In this light, the recent decision of the Supreme Court of Mexico to term all laws against abortion as unconstitutional and as violative of women’s rights would be welcomed in the US where the Roe vs Wade decision was overturned this year. Like Ireland, Mexico is largely Catholic. Savita Halappanavar’s death in Ireland in 2012 was ascribed by TV anchors to the country being Catholic, which was clearly not the case. And just like in the US, the war between the federal Mexican government and the governments in the country’s states will be long-drawn-out. In America, states have been eyeing harsher measures against abortion after the US Supreme Court decision.

Mexico has also been split almost vertically over abortion, like its northern neighbour. Many in Mexico saw this as a victory of women’s rights and a victory long overdue. On the other hand, pro-lifers in Mexico are now gearing up to fight a new battle in getting the state to guarantee the right to life from the moment of conception.

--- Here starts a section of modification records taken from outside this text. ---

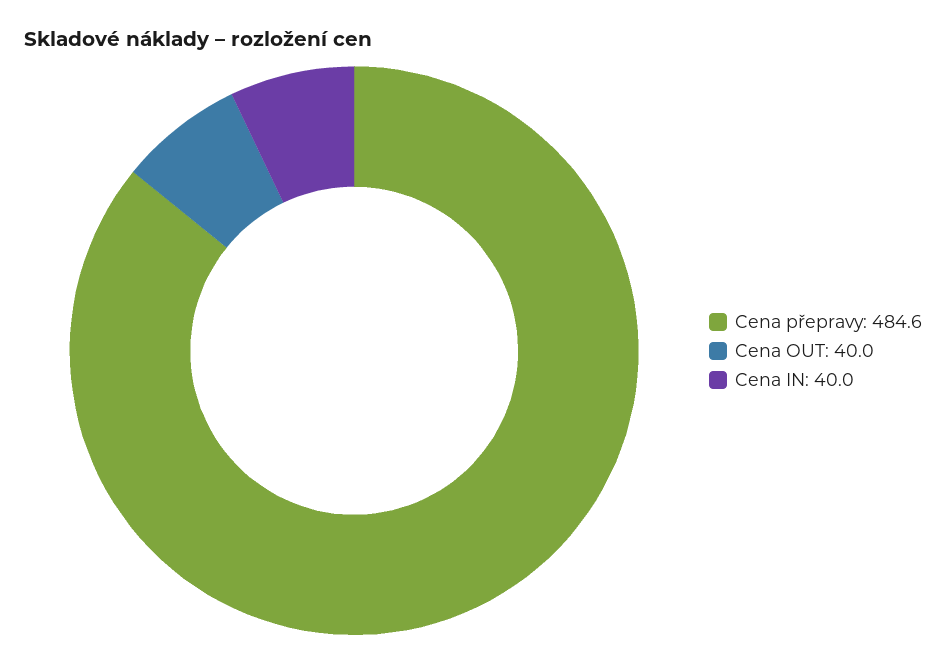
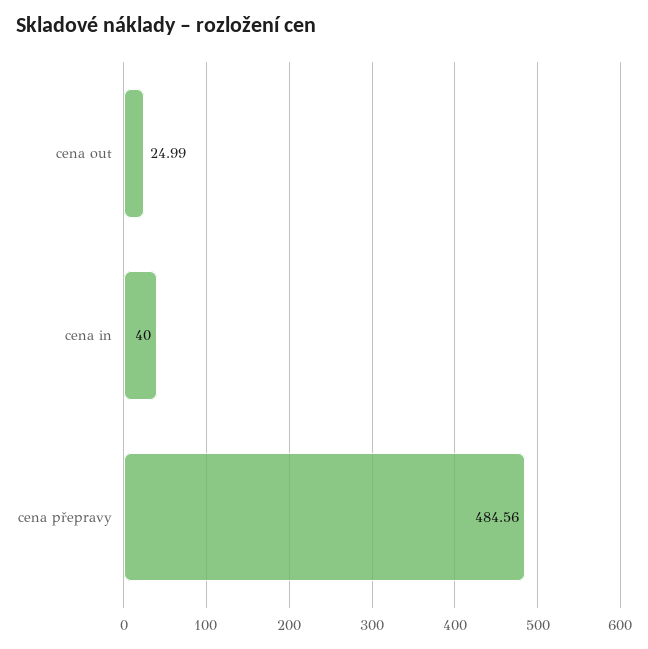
Cena OUT: 40 -> 24.99

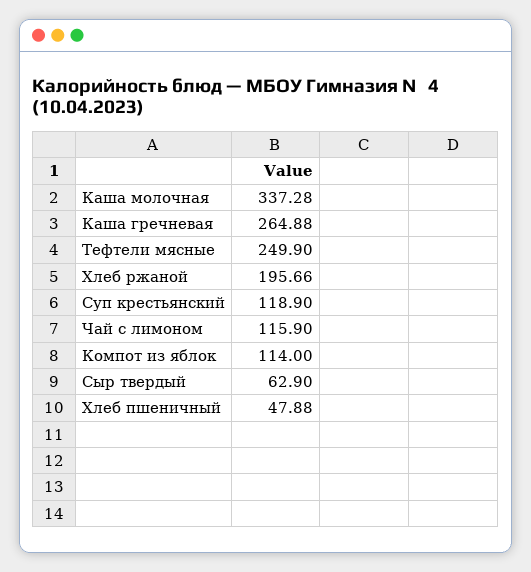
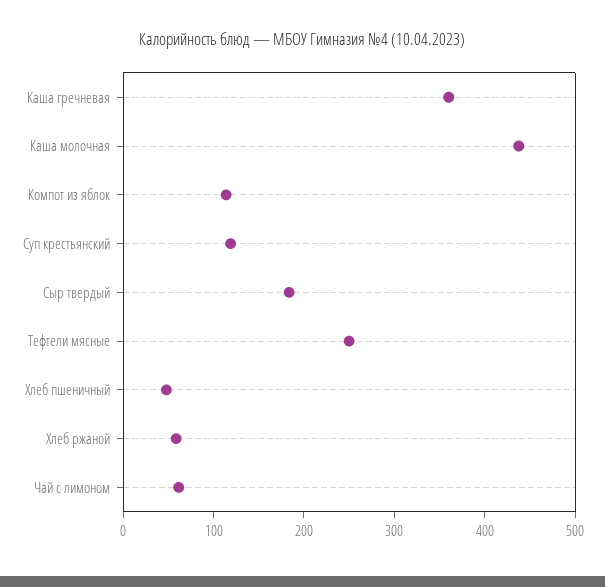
Каша молочная: 337.28 -> 440
Каша гречневая: 264.88 -> 360
Хлеб ржаной: 195.66 -> 60
Чай с лимоном: 115.9 -> 60
Сыр твердый: 62.9 -> 180

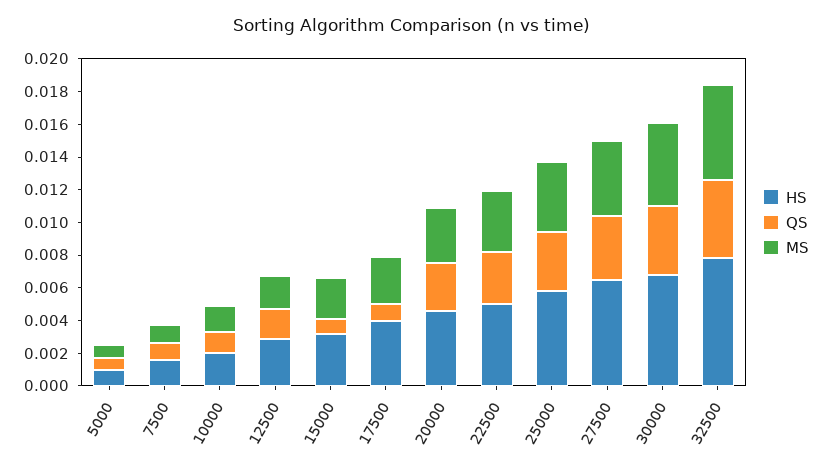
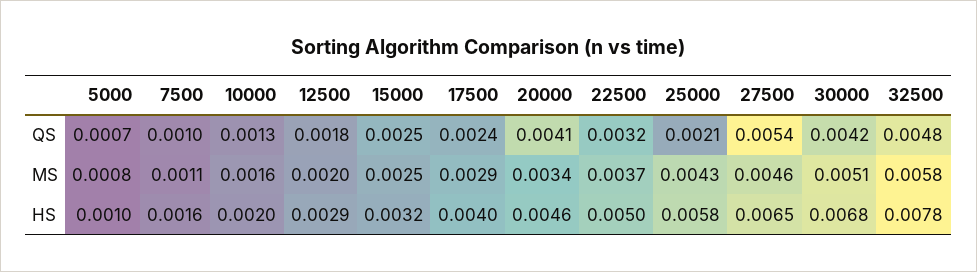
QS, 15000: 0.001 -> 0.0025
QS, 17500: 0.001 -> 0.0024
QS, 20000: 0.003 -> 0.0041
QS, 25000: 0.0035 -> 0.0021
QS, 27500: 0.004 -> 0.0054

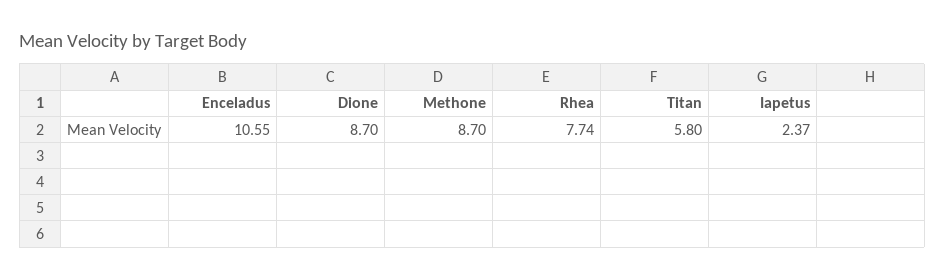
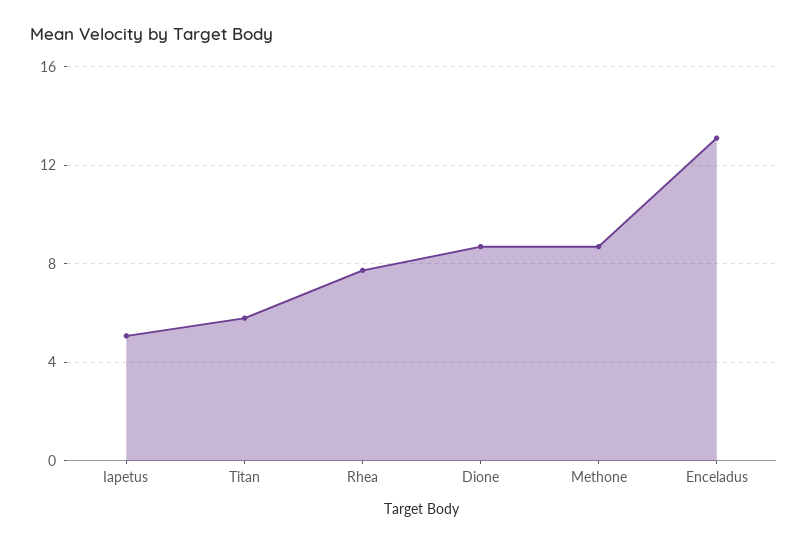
Enceladus: 10.55 -> 13
Iapetus: 2.37 -> 5

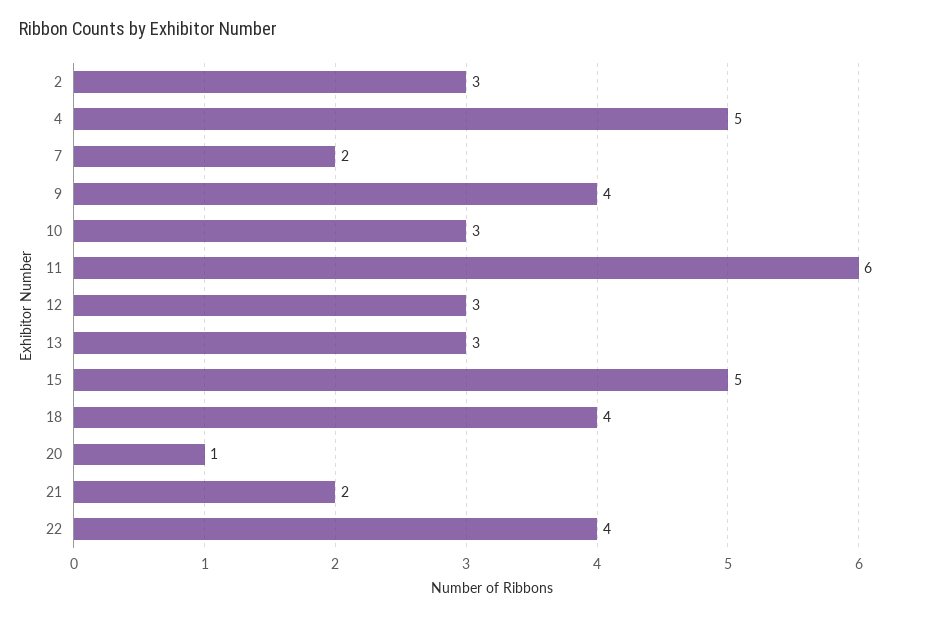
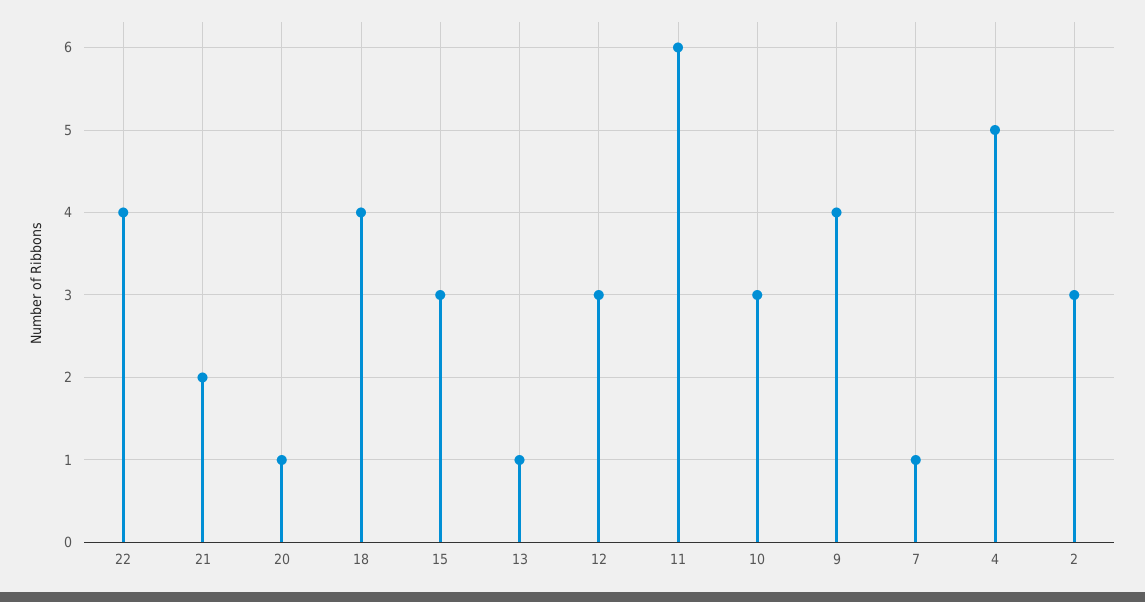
7: 2 -> 1
13: 3 -> 1
15: 5 -> 3

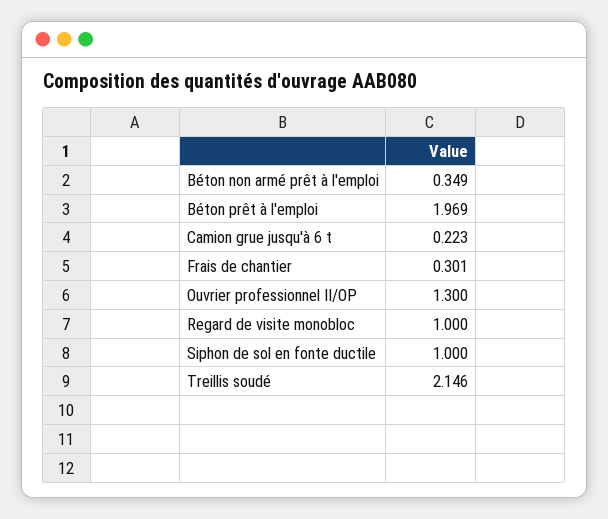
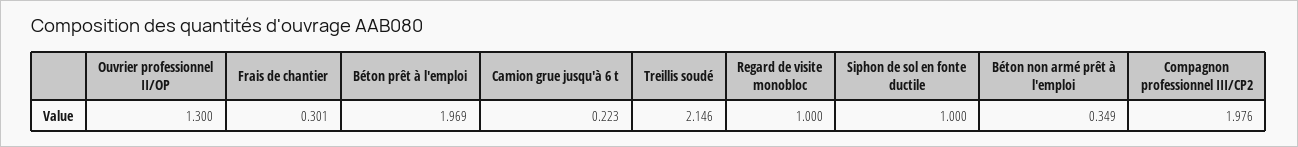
Compagnon professionnel III/CP2: none -> 1.976

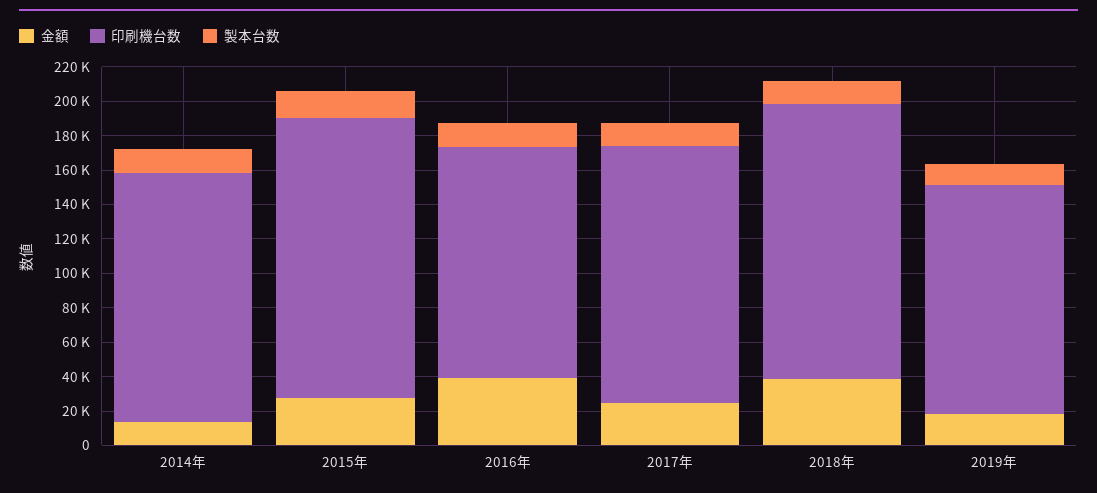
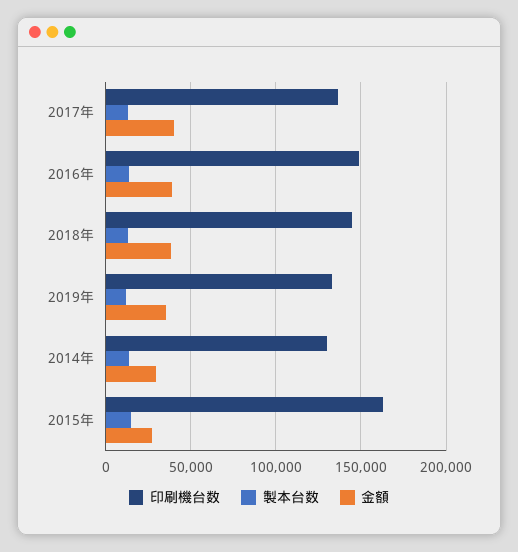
金額, 2014年: 15000 -> 30000
印刷機台数, 2014年: 145000 -> 130000
印刷機台数, 2016年: 135000 -> 150000
金額, 2017年: 25000 -> 40000
印刷機台数, 2017年: 150000 -> 135000
印刷機台数, 2018年: 160000 -> 145000
金額, 2019年: 20000 -> 35000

Courts in India have not been on the frontfoot on medical termination of foetuses at the first court level, and most of the decisions have been at the level of the High Courts and the Supreme Court. There must be a study on why it is so, or does only the higher judiciary see the merit in the fundamental rights of the individual?

The Bharatiya Nyaya Sanhita Bill, the proposed legislation that seeks to replace the Indian Penal Code, is clear on punishing gang-rapists of minor girls with the death sentence. But stricter monitoring of what happens in the case of minors preyed upon by immediate family cannot be enforced by the letter of the law alone.